• [EXERCISE REQUIREMENTS]
Gather every line in the entries that contains the string "Targets". Case counts.

• [Rendered images with their source text]
___

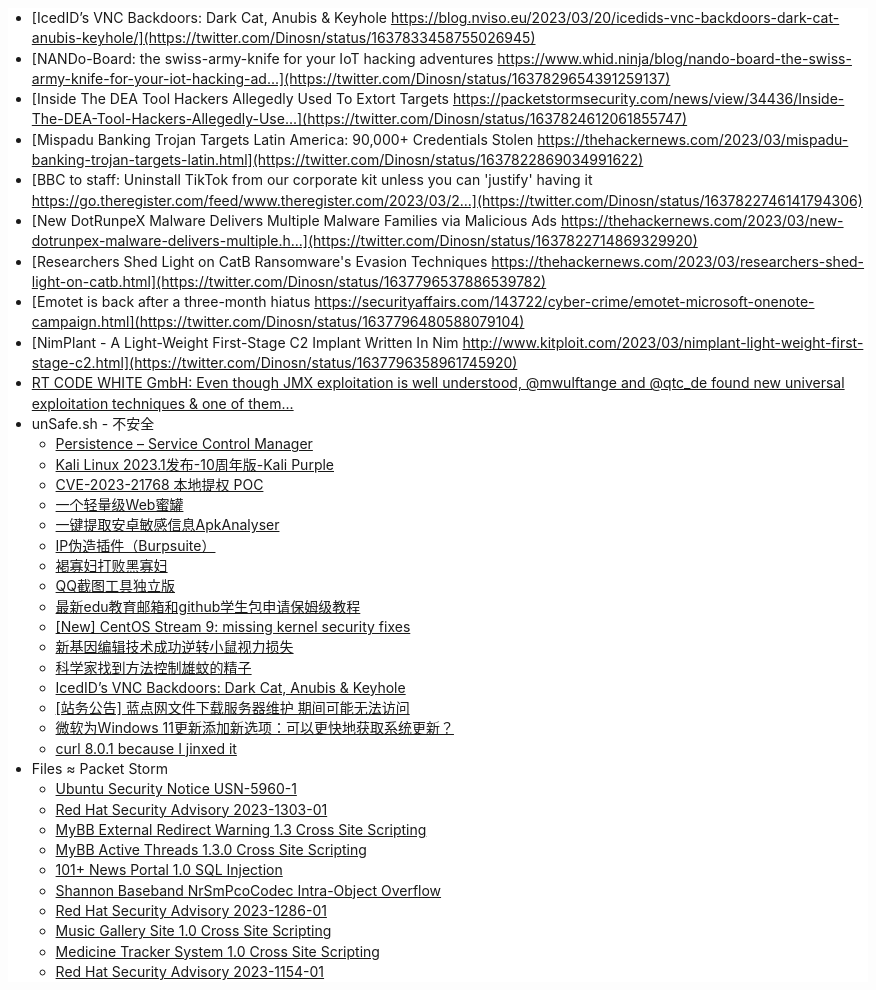   - [IcedID’s VNC Backdoors: Dark Cat, Anubis & Keyhole https://blog.nviso.eu/2023/03/20/icedids-vnc-backdoors-dark-cat-anubis-keyhole/](https://twitter.com/Dinosn/status/1637833458755026945)
  - [NANDo-Board: the swiss-army-knife for your IoT hacking adventures https://www.whid.ninja/blog/nando-board-the-swiss-army-knife-for-your-iot-hacking-ad...](https://twitter.com/Dinosn/status/1637829654391259137)
  - [Inside The DEA Tool Hackers Allegedly Used To Extort Targets https://packetstormsecurity.com/news/view/34436/Inside-The-DEA-Tool-Hackers-Allegedly-Use...](https://twitter.com/Dinosn/status/1637824612061855747)
  - [Mispadu Banking Trojan Targets Latin America: 90,000+ Credentials Stolen https://thehackernews.com/2023/03/mispadu-banking-trojan-targets-latin.html](https://twitter.com/Dinosn/status/1637822869034991622)
  - [BBC to staff: Uninstall TikTok from our corporate kit unless you can 'justify' having it https://go.theregister.com/feed/www.theregister.com/2023/03/2...](https://twitter.com/Dinosn/status/1637822746141794306)
  - [New DotRunpeX Malware Delivers Multiple Malware Families via Malicious Ads https://thehackernews.com/2023/03/new-dotrunpex-malware-delivers-multiple.h...](https://twitter.com/Dinosn/status/1637822714869329920)
  - [Researchers Shed Light on CatB Ransomware's Evasion Techniques https://thehackernews.com/2023/03/researchers-shed-light-on-catb.html](https://twitter.com/Dinosn/status/1637796537886539782)
  - [Emotet is back after a three-month hiatus https://securityaffairs.com/143722/cyber-crime/emotet-microsoft-onenote-campaign.html](https://twitter.com/Dinosn/status/1637796480588079104)
  - [NimPlant - A Light-Weight First-Stage C2 Implant Written In Nim http://www.kitploit.com/2023/03/nimplant-light-weight-first-stage-c2.html](https://twitter.com/Dinosn/status/1637796358961745920)
  - [RT CODE WHITE GmbH: Even though JMX exploitation is well understood, @mwulftange and @qtc_de found new universal exploitation techniques & one of them...](https://twitter.com/codewhitesec/status/1637787523123486721)
- unSafe.sh - 不安全
  - [Persistence – Service Control Manager](https://buaq.net/go-154405.html)
  - [Kali Linux 2023.1发布-10周年版-Kali Purple](https://buaq.net/go-154410.html)
  - [CVE-2023-21768 本地提权 POC](https://buaq.net/go-154411.html)
  - [一个轻量级Web蜜罐](https://buaq.net/go-154412.html)
  - [一键提取安卓敏感信息ApkAnalyser](https://buaq.net/go-154413.html)
  - [IP伪造插件（Burpsuite）](https://buaq.net/go-154414.html)
  - [褐寡妇打败黑寡妇](https://buaq.net/go-154417.html)
  - [QQ截图工具独立版](https://buaq.net/go-154415.html)
  - [最新edu教育邮箱和github学生包申请保姆级教程](https://buaq.net/go-154416.html)
  - [[New] CentOS Stream 9: missing kernel security fixes](https://buaq.net/go-154408.html)
  - [新基因编辑技术成功逆转小鼠视力损失](https://buaq.net/go-154418.html)
  - [科学家找到方法控制雄蚊的精子](https://buaq.net/go-154419.html)
  - [IcedID’s VNC Backdoors: Dark Cat, Anubis & Keyhole](https://buaq.net/go-154409.html)
  - [[站务公告] 蓝点网文件下载服务器维护 期间可能无法访问](https://buaq.net/go-154398.html)
  - [微软为Windows 11更新添加新选项：可以更快地获取系统更新？](https://buaq.net/go-154399.html)
  - [curl 8.0.1 because I jinxed it](https://buaq.net/go-154384.html)
- Files ≈ Packet Storm
  - [Ubuntu Security Notice USN-5960-1](https://packetstormsecurity.com/files/171405/USN-5960-1.txt)
  - [Red Hat Security Advisory 2023-1303-01](https://packetstormsecurity.com/files/171404/RHSA-2023-1303-01.txt)
  - [MyBB External Redirect Warning 1.3 Cross Site Scripting](https://packetstormsecurity.com/files/171403/mybbexternalredirectwarning13-xss.txt)
  - [MyBB Active Threads 1.3.0 Cross Site Scripting](https://packetstormsecurity.com/files/171402/mybbactivethreads130-xss.txt)
  - [101+ News Portal 1.0 SQL Injection](https://packetstormsecurity.com/files/171401/101newsportal10-sql.txt)
  - [Shannon Baseband NrSmPcoCodec Intra-Object Overflow](https://packetstormsecurity.com/files/171400/GS20230320131339.tgz)
  - [Red Hat Security Advisory 2023-1286-01](https://packetstormsecurity.com/files/171399/RHSA-2023-1286-01.txt)
  - [Music Gallery Site 1.0 Cross Site Scripting](https://packetstormsecurity.com/files/171398/mgs10-xss.txt)
  - [Medicine Tracker System 1.0 Cross Site Scripting](https://packetstormsecurity.com/files/171397/mts10-xss.txt)
  - [Red Hat Security Advisory 2023-1154-01](https://packetstormsecurity.com/files/171396/RHSA-2023-1154-01.txt)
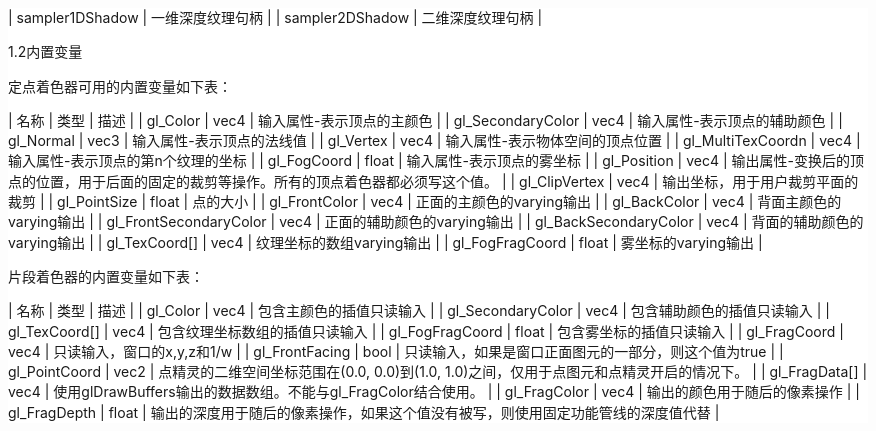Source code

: | sampler1DShadow | 一维深度纹理句柄 |
| sampler2DShadow | 二维深度纹理句柄 |

1.2内置变量  

定点着色器可用的内置变量如下表：

| 名称 | 类型 | 描述 |
| gl_Color | vec4 | 输入属性-表示顶点的主颜色 |
| gl_SecondaryColor | vec4 | 输入属性-表示顶点的辅助颜色 |
| gl_Normal | vec3 | 输入属性-表示顶点的法线值 |
| gl_Vertex | vec4 | 输入属性-表示物体空间的顶点位置 |
| gl_MultiTexCoordn | vec4 | 输入属性-表示顶点的第n个纹理的坐标 |
| gl_FogCoord | float | 输入属性-表示顶点的雾坐标 |
| gl_Position | vec4 | 输出属性-变换后的顶点的位置，用于后面的固定的裁剪等操作。所有的顶点着色器都必须写这个值。 |
| gl_ClipVertex | vec4 | 输出坐标，用于用户裁剪平面的裁剪 |
| gl_PointSize | float | 点的大小 |
| gl_FrontColor | vec4 | 正面的主颜色的varying输出 |
| gl_BackColor | vec4 | 背面主颜色的varying输出 |
| gl_FrontSecondaryColor | vec4 | 正面的辅助颜色的varying输出 |
| gl_BackSecondaryColor | vec4 | 背面的辅助颜色的varying输出 |
| gl_TexCoord\[\] | vec4 | 纹理坐标的数组varying输出 |
| gl_FogFragCoord | float | 雾坐标的varying输出 |

片段着色器的内置变量如下表：

| 名称 | 类型 | 描述 |
| gl_Color | vec4 | 包含主颜色的插值只读输入 |
| gl_SecondaryColor | vec4 | 包含辅助颜色的插值只读输入 |
| gl_TexCoord\[\] | vec4 | 包含纹理坐标数组的插值只读输入 |
| gl_FogFragCoord | float | 包含雾坐标的插值只读输入 |
| gl_FragCoord | vec4 | 只读输入，窗口的x,y,z和1/w |
| gl_FrontFacing | bool | 只读输入，如果是窗口正面图元的一部分，则这个值为true |
| gl_PointCoord | vec2 | 点精灵的二维空间坐标范围在(0.0, 0.0)到(1.0, 1.0)之间，仅用于点图元和点精灵开启的情况下。 |
| gl_FragData\[\] | vec4 | 使用glDrawBuffers输出的数据数组。不能与gl_FragColor结合使用。 |
| gl_FragColor | vec4 | 输出的颜色用于随后的像素操作 |
| gl_FragDepth | float | 输出的深度用于随后的像素操作，如果这个值没有被写，则使用固定功能管线的深度值代替 |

___

• [SOLUTION TO THIS TASK]
  - [Inside The DEA Tool Hackers Allegedly Used To Extort Targets https://packetstormsecurity.com/news/view/34436/Inside-The-DEA-Tool-Hackers-Allegedly-Use...](https://twitter.com/Dinosn/status/1637824612061855747)
  - [Mispadu Banking Trojan Targets Latin America: 90,000+ Credentials Stolen https://thehackernews.com/2023/03/mispadu-banking-trojan-targets-latin.html](https://twitter.com/Dinosn/status/1637822869034991622)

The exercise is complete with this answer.